= The DemoKRats =

The DemoKRats (I DemoKRatici, DKR) are a centrist Italian political party, based in Calabria.

The party was founded by Enzo Sculco, a former regional councillor of The Daisy from the province of Crotone (KR, hence the name of the party). DKR was initially launched in 2008 as an internal faction of the Crotone's Democratic Party, however, since 2009 it began to present its own electoral lists, independent from those of PD. In the 2009 provincial election of Crotone DKR scored 8.6% of the vote, resulting the first party in the centre-left coalition in support of the candidate Ubaldo Schifino.

In the 2010 regional elections in Calabria, the DKR supported the candidacy of Giuseppe Scopelliti, candidate of the centre-right coalition, while in the 2013 Italian general election the party supported the People of Freedom list. In the 2014 European Parliament election the DKR supported Scopelliti, who had resigned a few months earlier from President of Calabria after his conviction for abuse of power and was running for the New Centre-Right, but he was not elected.

On 1 November 2013, the statute of DKR was approved and it officially became a political association.

In the 2014 regional election the party formed a joint list with the Italian Republican Party, Alliance for Italy, Autonomy South and the Moderates in support of Mario Oliverio, the Democratic candidate for president.

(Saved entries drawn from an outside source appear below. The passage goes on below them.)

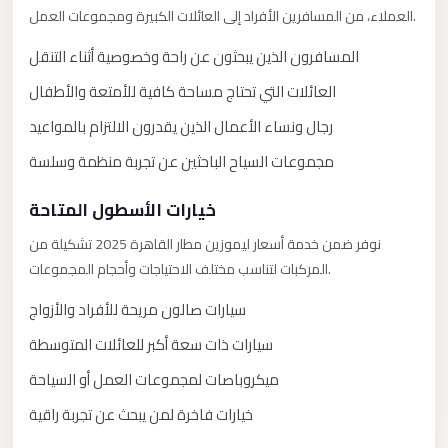
with
العملاء، من المسافرين الأفراد إلى العائلات الكبيرة ومجموعات العمل.
Driver
المسافرون الذين يبحثون عن راحة وخصوصية أثناء التنقل
Prices
العائلات التي تحتاج مساحة كافية للأمتعة والأطفال
Limousine
Service
رجال ونساء الأعمال الذين يقدرون الالتزام بالمواعيد
Alexandria
مجموعات السياح الباحثين عن تجربة منظمة وسلسة
Cairo
خيارات الأسطول المتاحة
Port
Said
نوفر ضمن خدمة أسعار ليموزين مطار القاهرة 2025 تشكيلة من
Limousine
المركبات لتناسب مختلف الاحتياجات وأحجام المجموعات.
Service
سيارات صالون مريحة للأفراد والأزواج
Port
سيارات ذات سعة أكبر للعائلات المتوسطة
Said
ميكروباصات لمجموعات العمل أو السياحة
Limousine
خيارات فاخرة لمن يبحث عن تجربة راقية
October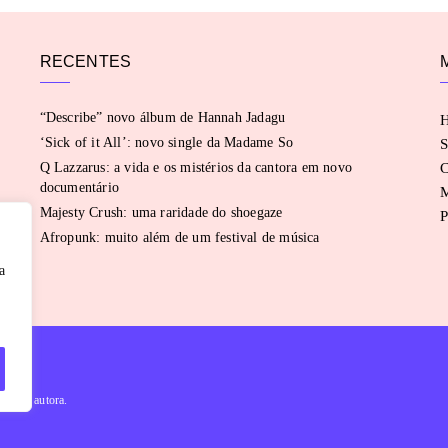
RECENTES
“Describe” novo álbum de Hannah Jadagu
‘Sick of it All’: novo single da Madame So
S
Q Lazzarus: a vida e os mistérios da cantora em novo
C
documentário
Majesty Crush: uma raridade do shoegaze
P
Afropunk: muito além de um festival de música
a
évia da autora.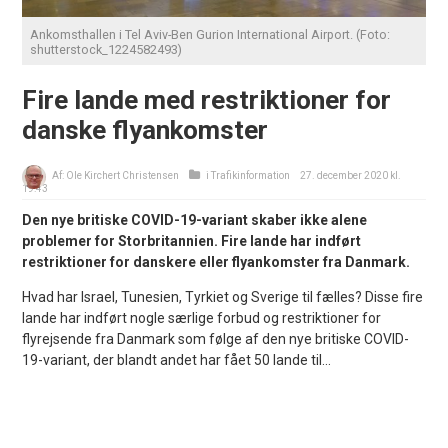
Ankomsthallen i Tel Aviv-Ben Gurion International Airport. (Foto:
shutterstock_1224582493)
Fire lande med restriktioner for
danske flyankomster
Af:
Ole Kirchert Christensen
i
Trafikinformation
27. december 2020 kl.
19:43
Den nye britiske COVID-19-variant skaber ikke alene
problemer for Storbritannien. Fire lande har indført
restriktioner for danskere eller flyankomster fra Danmark.
Hvad har Israel, Tunesien, Tyrkiet og Sverige til fælles? Disse fire
lande har indført nogle særlige forbud og restriktioner for
flyrejsende fra Danmark som følge af den nye britiske COVID-
19-variant, der blandt andet har fået 50 lande til...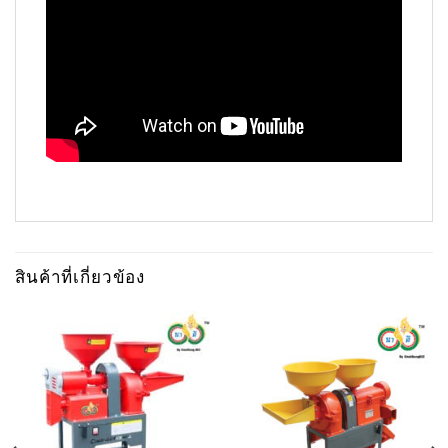
สินค้าที่เกี่ยวข้อง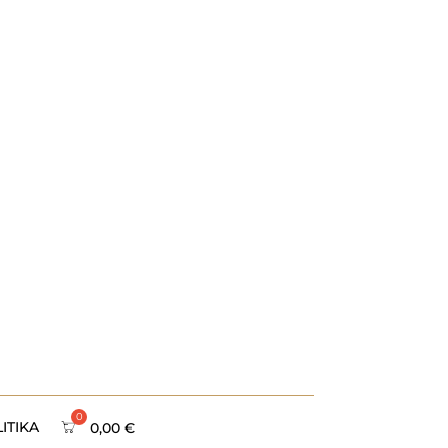
ITIKA
0,00
€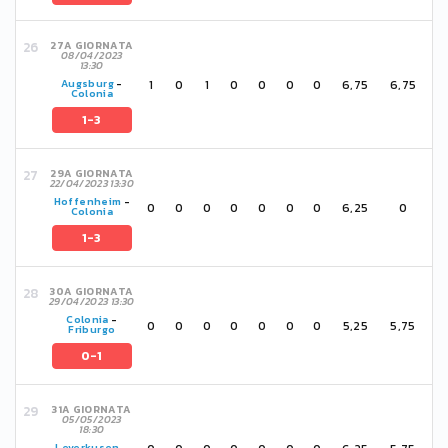
27A GIORNATA
08/04/2023
13:30
1
0
1
0
0
0
0
6,75
6,75
Augsburg
-
Colonia
1-3
29A GIORNATA
22/04/2023 13:30
Hoffenheim
-
0
0
0
0
0
0
0
6,25
0
Colonia
1-3
30A GIORNATA
29/04/2023 13:30
Colonia
-
0
0
0
0
0
0
0
5,25
5,75
Friburgo
0-1
31A GIORNATA
05/05/2023
18:30
Leverkusen
-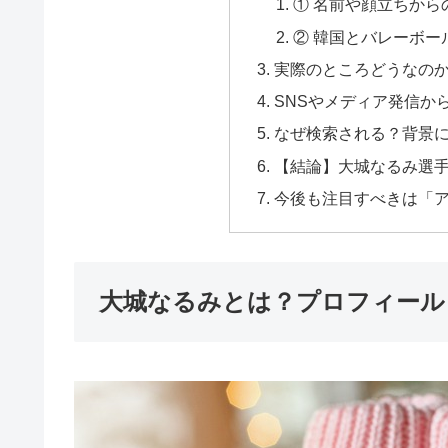
① 名前や顔立ちから
② 韓国とバレーボー
実際のところどうなのか
SNSやメディア発信か
なぜ検索される？背景に
【結論】大城なるみ選
今後も注目すべきは「ア
大城なるみとは？プロフィール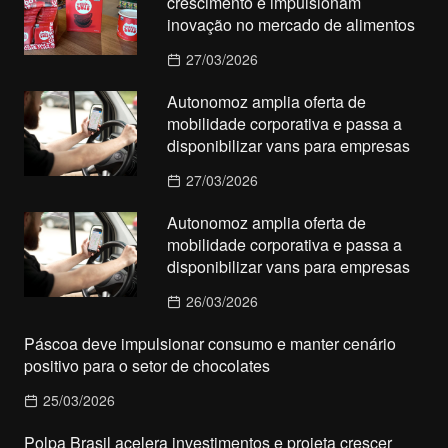
crescimento e impulsionam
inovação no mercado de alimentos
27/03/2026
Autonomoz amplia oferta de
mobilidade corporativa e passa a
disponibilizar vans para empresas
27/03/2026
Autonomoz amplia oferta de
mobilidade corporativa e passa a
disponibilizar vans para empresas
26/03/2026
Páscoa deve impulsionar consumo e manter cenário
positivo para o setor de chocolates
25/03/2026
Polpa Brasil acelera investimentos e projeta crescer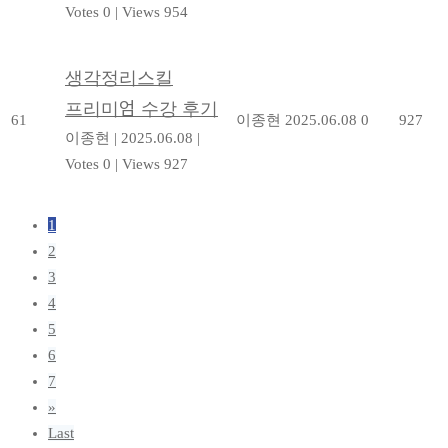
Votes 0
|
Views 954
생각정리스킬
프리미엄 수강 후기
61
이종현
2025.06.08
0
927
이종현
|
2025.06.08
|
Votes 0
|
Views 927
1
2
3
4
5
6
7
»
Last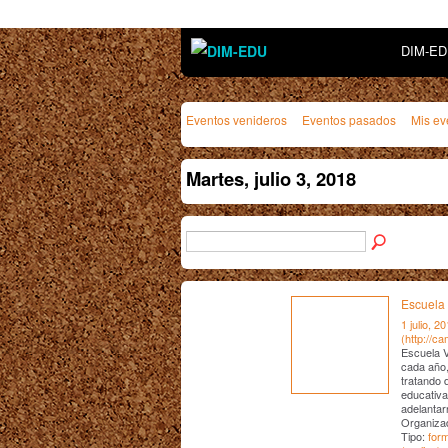
DIM-E
Eventos venideros
Eventos pasados
Mis ev
Martes, julio 3, 2018
Escuela 
1 julio, 2
(http://c
Escuela V
cada año,
tratando 
educativ
adelantar
Organiza
Tipo:
for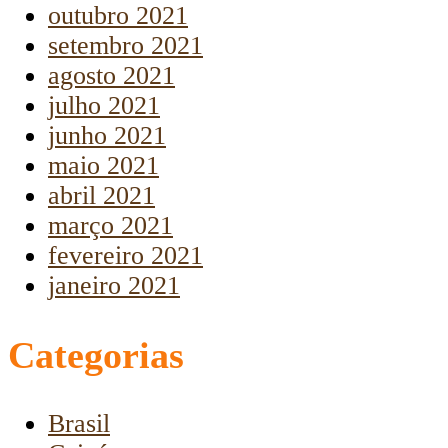
outubro 2021
setembro 2021
agosto 2021
julho 2021
junho 2021
maio 2021
abril 2021
março 2021
fevereiro 2021
janeiro 2021
Categorias
Brasil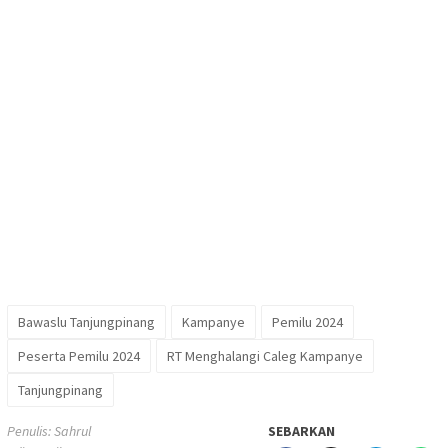
Bawaslu Tanjungpinang
Kampanye
Pemilu 2024
Peserta Pemilu 2024
RT Menghalangi Caleg Kampanye
Tanjungpinang
Penulis: Sahrul
SEBARKAN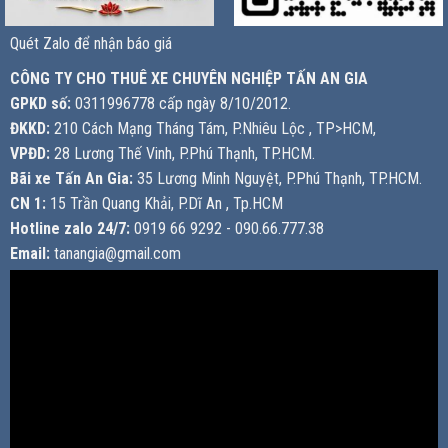
Quét Zalo để nhận báo giá
CÔNG TY CHO THUÊ XE CHUYÊN NGHIỆP TẤN AN GIA
GPKD số:
0311996778 cấp ngày 8/10/2012.
ĐKKD:
210 Cách Mạng Tháng Tám, P.Nhiêu Lộc , TP>HCM,
VPĐD:
28 Lương Thế Vinh, P.Phú Thạnh, TP.HCM.
Bãi xe Tấn An Gia:
35 Lương Minh Nguyệt, P.Phú Thạnh, TP.HCM.
CN 1:
15 Trần Quang Khải, P.Dĩ An , Tp.HCM
Hotline zalo 24/7:
0919 66 9292 - 090.66.777.38
Email:
tanangia@gmail.com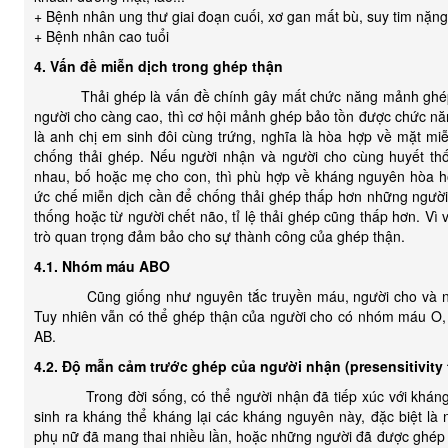
+ Bệnh nhân ung thư giai đoạn cuối, xơ gan mất bù, suy tim nặng.
+ Bệnh nhân cao tuổi
4. Vấn đề miễn dịch trong ghép thận
Thải ghép là vấn đề chính gây mất chức năng mảnh ghép. 
người cho càng cao, thì cơ hội mảnh ghép bảo tồn được chức nă
là anh chị em sinh đôi cùng trứng, nghĩa là hòa hợp về mặt m
chống thải ghép. Nếu người nhận và người cho cùng huyết th
nhau, bố hoặc mẹ cho con, thì phù hợp về kháng nguyên hòa hợ
ức chế miễn dịch cần để chống thải ghép thấp hơn những người
thống hoặc từ người chết não, tỉ lệ thải ghép cũng thấp hơn. Vì
trò quan trọng đảm bảo cho sự thành công của ghép thận.
4.1. Nhóm máu ABO
Cũng giống như nguyên tắc truyền máu, người cho và ng
Tuy nhiên vẫn có thể ghép thận của người cho có nhóm máu O,
AB.
4.2. Độ mẫn cảm trước ghép của người nhận (presensitivity 
Trong đời sống, có thể người nhận đã tiếp xúc với kháng n
sinh ra kháng thể kháng lại các kháng nguyên này, đặc biệt l
phụ nữ đã mang thai nhiều lần, hoặc những người đã được ghép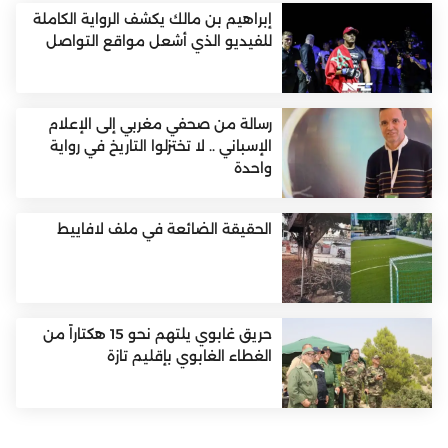
إبراهيم بن مالك يكشف الرواية الكاملة
للفيديو الذي أشعل مواقع التواصل
رسالة من صحفي مغربي إلى الإعلام
الإسباني .. لا تختزلوا التاريخ في رواية
واحدة
الحقيقة الضائعة في ملف لافاييط
حريق غابوي يلتهم نحو 15 هكتاراً من
الغطاء الغابوي بإقليم تازة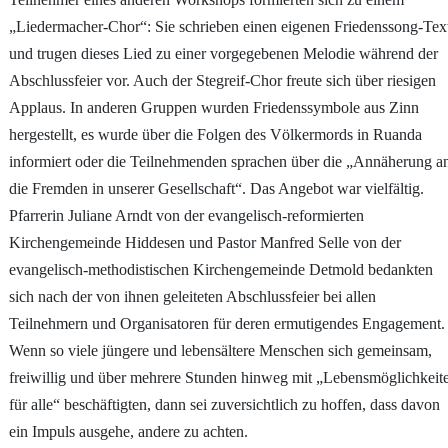
„Liedermacher-Chor“: Sie schrieben einen eigenen Friedenssong-Tex
und trugen dieses Lied zu einer vorgegebenen Melodie während der
Abschlussfeier vor. Auch der Stegreif-Chor freute sich über riesigen
Applaus. In anderen Gruppen wurden Friedenssymbole aus Zinn
hergestellt, es wurde über die Folgen des Völkermords in Ruanda
informiert oder die Teilnehmenden sprachen über die „Annäherung a
die Fremden in unserer Gesellschaft“. Das Angebot war vielfältig.
Pfarrerin Juliane Arndt von der evangelisch-reformierten
Kirchengemeinde Hiddesen und Pastor Manfred Selle von der
evangelisch-methodistischen Kirchengemeinde Detmold bedankten
sich nach der von ihnen geleiteten Abschlussfeier bei allen
Teilnehmern und Organisatoren für deren ermutigendes Engagement.
Wenn so viele jüngere und lebensältere Menschen sich gemeinsam,
freiwillig und über mehrere Stunden hinweg mit „Lebensmöglichkeit
für alle“ beschäftigten, dann sei zuversichtlich zu hoffen, dass davon
ein Impuls ausgehe, andere zu achten.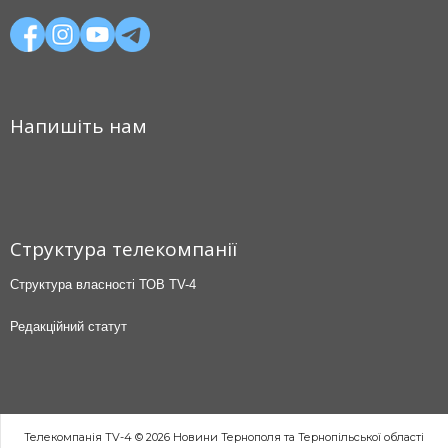
Напишіть нам
Структура телекомпанії
Структура власності ТОВ TV-4
Редакційний статут
Телекомпанія TV-4 © 2026 Новини Тернополя та Тернопільської області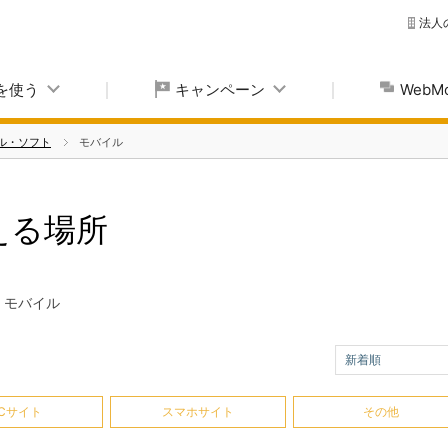
法人
yを使う
キャンペーン
Web
ル・ソフト
モバイル
使える場所
モバイル
新着順
Cサイト
スマホサイト
その他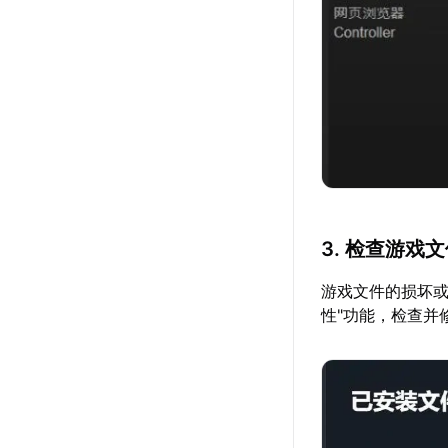
3. 检查游戏
游戏文件的损坏或
性"功能，检查并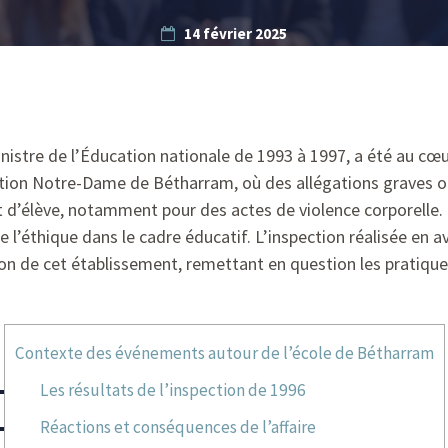
14 février 2025
inistre de l’Éducation nationale de 1993 à 1997, a été au cœ
tution Notre-Dame de Bétharram, où des allégations graves o
nt d’élève, notamment pour des actes de violence corporelle.
 de l’éthique dans le cadre éducatif. L’inspection réalisée en 
ation de cet établissement, remettant en question les pratiq
Contexte des événements autour de l’école de Bétharram
Les résultats de l’inspection de 1996
Réactions et conséquences de l’affaire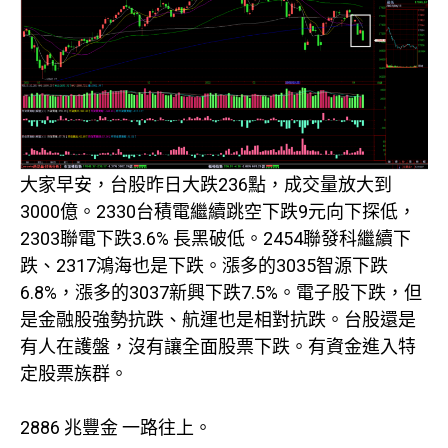
大家早安，台股昨日大跌236點，成交量放大到
3000億。2330台積電繼續跳空下跌9元向下探低，
2303聯電下跌3.6% 長黑破低。2454聯發科繼續下
跌、2317鴻海也是下跌。漲多的3035智源下跌
6.8%，漲多的3037新興下跌7.5%。電子股下跌，但
是金融股強勢抗跌、航運也是相對抗跌。台股還是
有人在護盤，沒有讓全面股票下跌。有資金進入特
定股票族群。
2886 兆豐金 一路往上。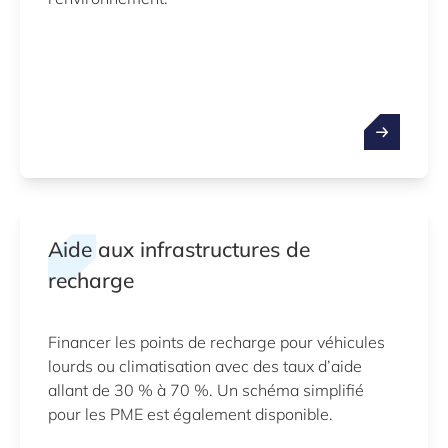
Aide aux infrastructures de
recharge
Financer les points de recharge pour véhicules
lourds ou climatisation avec des taux d’aide
allant de 30 % à 70 %. Un schéma simplifié
pour les PME est également disponible.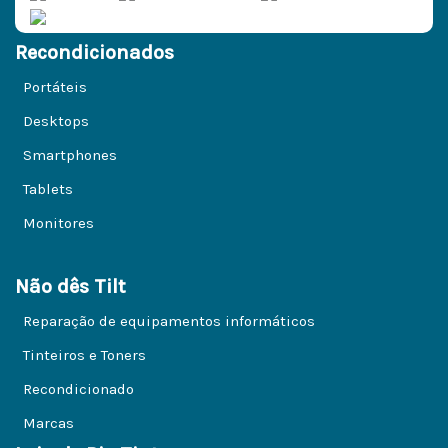
Recondicionados
Portáteis
Desktops
Smartphones
Tablets
Monitores
Não dês Tilt
Reparação de equipamentos informáticos
Tinteiros e Toners
Recondicionado
Marcas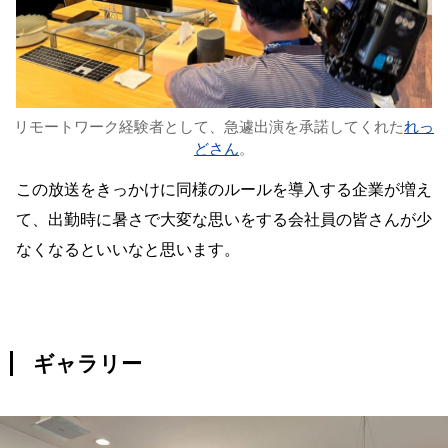
リモートワーク経験者として、急遽出演を承諾してくれた
れっ
どさん
。
この放送をきっかけに同様のルールを導入する企業が増え
て、出勤時に暑さで大変な思いをする会社員の皆さんが少
なくなるといいなと思います。
ギャラリー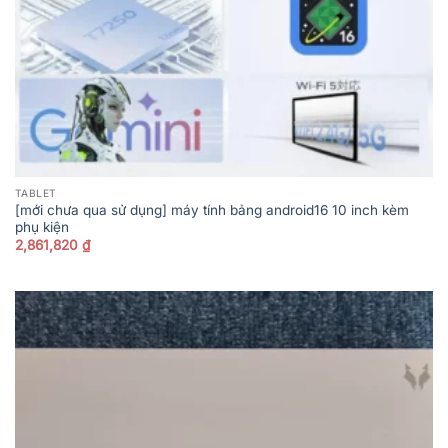
TABLET
[mới chưa qua sử dụng] máy tính bảng android16 10 inch kèm
phụ kiện
2,861,820
₫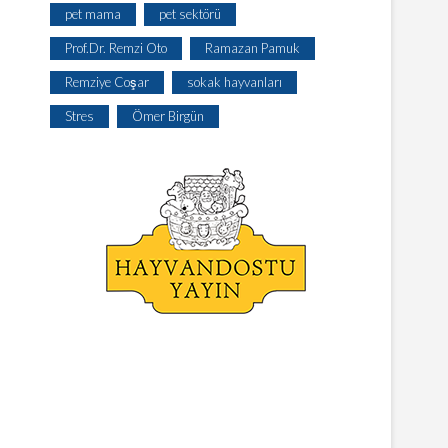
pet mama
pet sektörü
Prof.Dr. Remzi Oto
Ramazan Pamuk
Remziye Coşar
sokak hayvanları
Stres
Ömer Birgün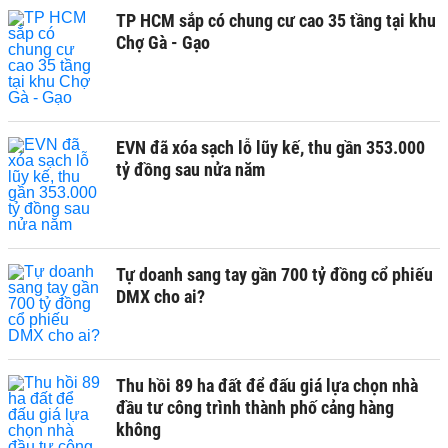
TP HCM sắp có chung cư cao 35 tầng tại khu
Chợ Gà - Gạo
EVN đã xóa sạch lỗ lũy kế, thu gần 353.000
tỷ đồng sau nửa năm
Tự doanh sang tay gần 700 tỷ đồng cổ phiếu
DMX cho ai?
Thu hồi 89 ha đất để đấu giá lựa chọn nhà
đầu tư công trình thành phố cảng hàng
không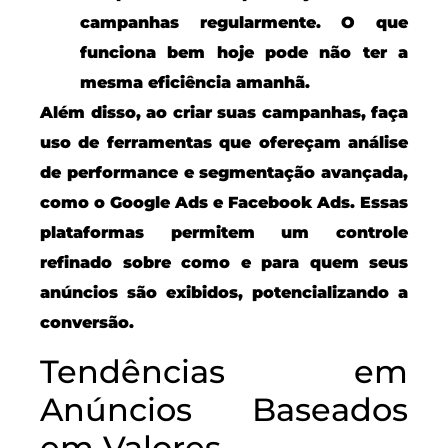
campanhas regularmente. O que
funciona bem hoje pode não ter a
mesma eficiência amanhã.
Além disso, ao criar suas campanhas, faça
uso de ferramentas que ofereçam análise
de performance e segmentação avançada,
como o Google Ads e Facebook Ads. Essas
plataformas permitem um controle
refinado sobre como e para quem seus
anúncios são exibidos, potencializando a
conversão.
Tendências em
Anúncios Baseados
em Valores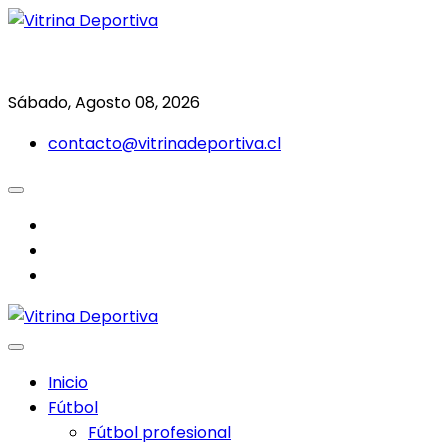
Saltar
al
Todo en deporte nacional e internacional
Vitrina Deportiva
contenido
Sábado, Agosto 08, 2026
contacto@vitrinadeportiva.cl
facebook
twitter
instagram
Inicio
Fútbol
Fútbol profesional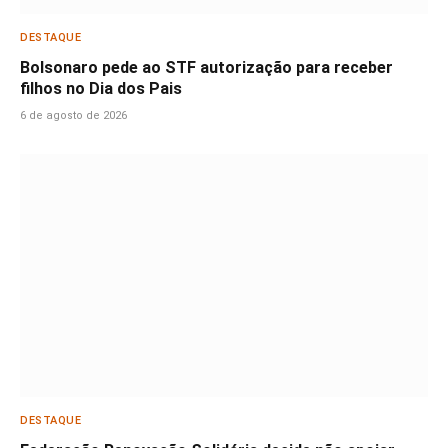
DESTAQUE
Bolsonaro pede ao STF autorização para receber
filhos no Dia dos Pais
6 de agosto de 2026
DESTAQUE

The list won 5.2% of the vote (15.4% in Crotone) and Flora Sculco, daughter of Enzo, was elected to the Regional Council.

In the 2020 regional election Flora Sculco was re-elected regional councillor among the rank of the Progressive Democrats.

In July 2021 Enzo and Flora Sculco announce their adhesion to the Union of the Centre and the consequent return to the centre-right coalition.